Well, I like the looks of the St. Crispin's Baby Calf. As far as I know it is 100% veg--a dyed crust. I think it is a bit thin for men's shoes. I've spoken to Tony about it and he showed me some samples of a thicker product but when I went to order, it wasn't available. One of our members spent here on SF some time with Janne Melkerssohn and they had trouble with it tearing.
But it is not the only vegetable tanned upper leather I have seen or used. That said, there isn't much available in the US. Whenever I get a hide that is reported to be 100% veg, I burn a snippet. If the ash is 100% black and crusty, I am satisfied that it is as advertised. If it is a retan there will be turquoise ash in the residue.
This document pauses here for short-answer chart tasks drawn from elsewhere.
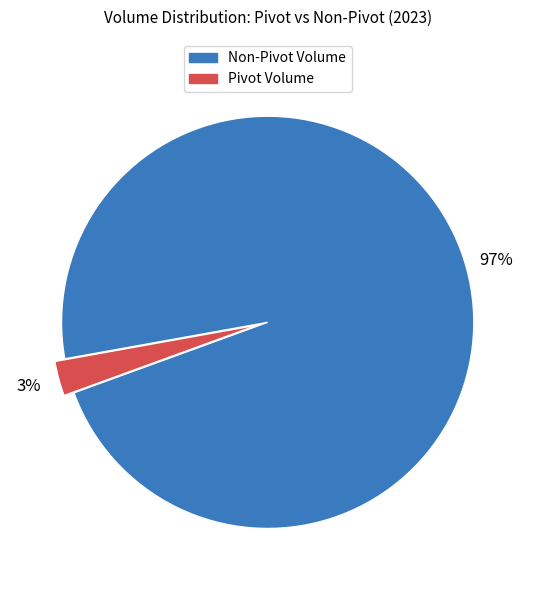

Do Pivot Volume and Non-Pivot Volume together represent more than half of the pie?

Yes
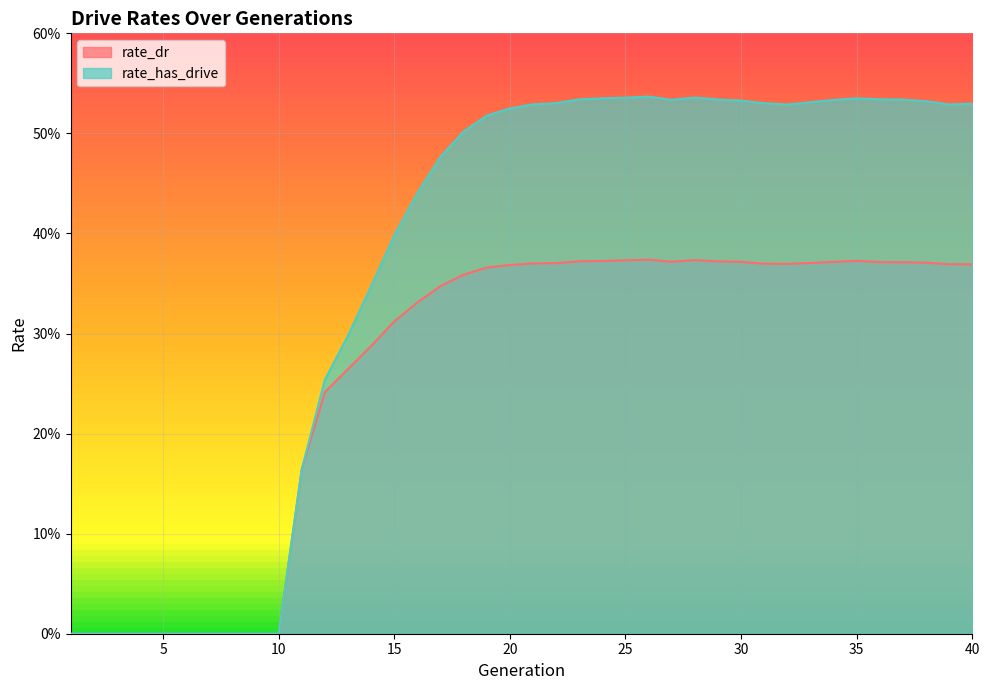

Between 18 and 1, which is larger?

18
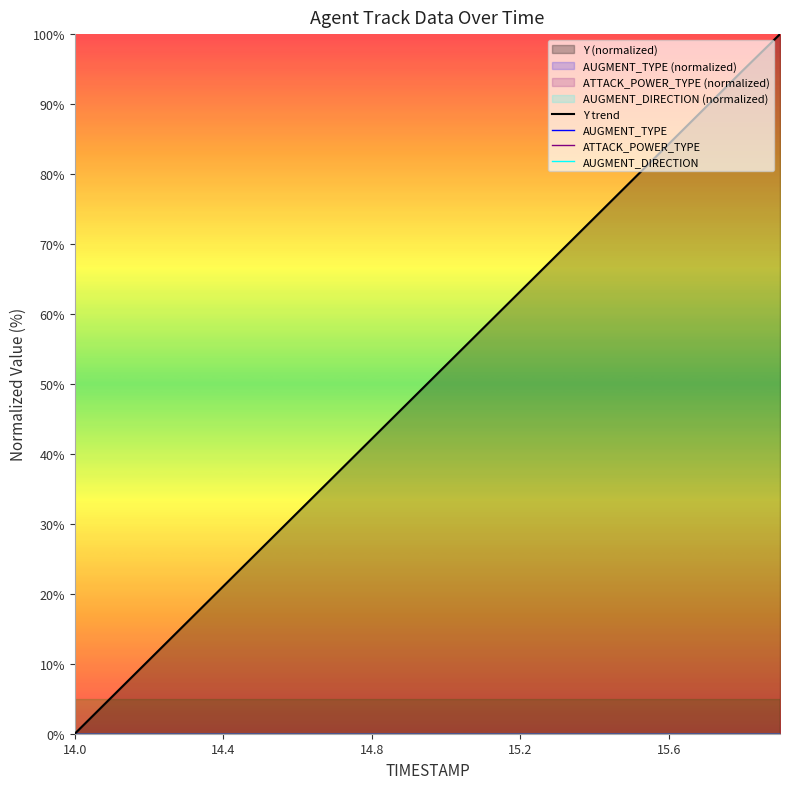

At which label does ATTACK_POWER_TYPE reach its minimum?

14.0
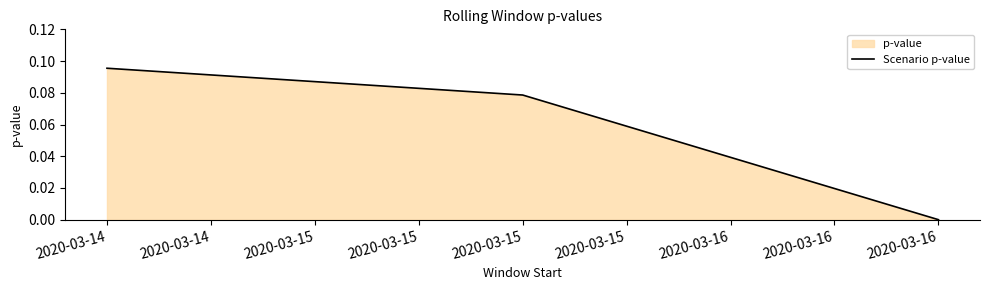

Is it true that the value at 2020-03-16 is 0.0?

True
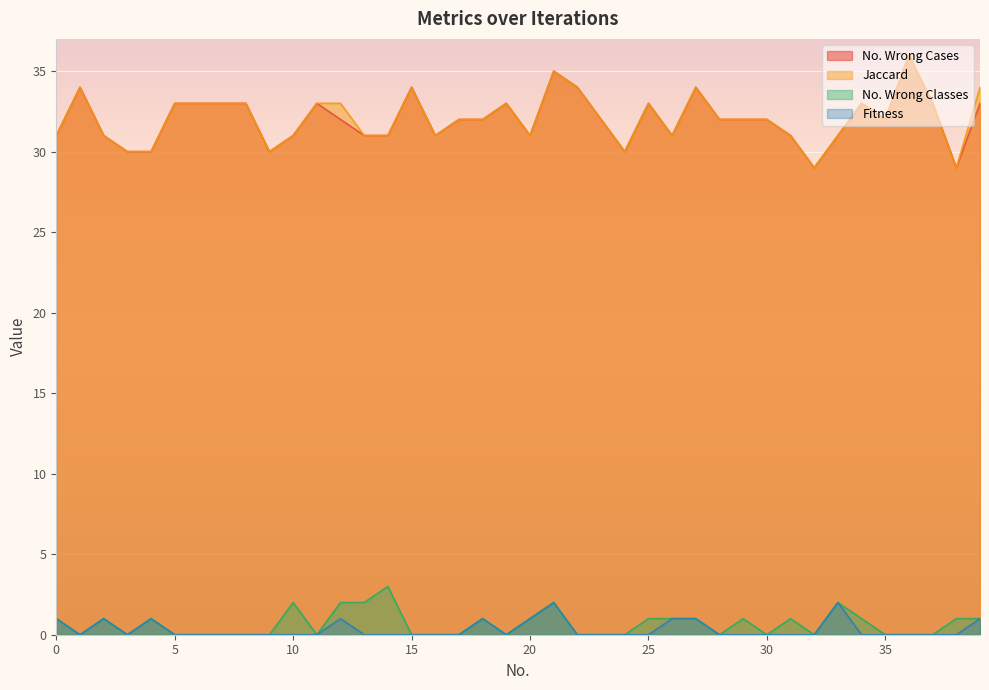

Count the number of categories in the chart.

40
If it is pure chrome the ash will be an intense greenish blue.
I'd use more if I could get it. Hell, if I has a proper drum dying set up nearby, I'd buy up heavy (3-4 oz.) veg kips and dye them bespoke.
And having said that, I don't mind retans really. I use a lot of buffalo calf in one form or another and it's almost all retan (can't think of any that wasn't). I like it. Done properly, I don't really see a downside.
Speaking of veg tanned leathers and dubbin,oils etc., I use a vegetable tanned lining leather (many high end makers do) and it never gets conditioned with anything. Yet it never seems to crack or dry out either.
I can't speak to whether chrome could be produced as a crust. Of course it could, because all that really means is that it has not been finished. But it would look like hell. And having said that I've seen shoes that were purportedly crust leather (to be dyed and antiqued, etc,) that looks pretty white/grey for even a retan.
edited for punctuation and clarity
Leather goes through curing, beamhouse/preparing, tanning, dressing, and the finishing.
In the tanning process there's veg tan, chrome tan, combination, or chrome tan veg retan. Box/willow calf are traditionally chrome tanned and most thought after.
A lot of those ugly wet blue trace of chrome tan is washed away during dressing, where chemicals are added for suppleness and color.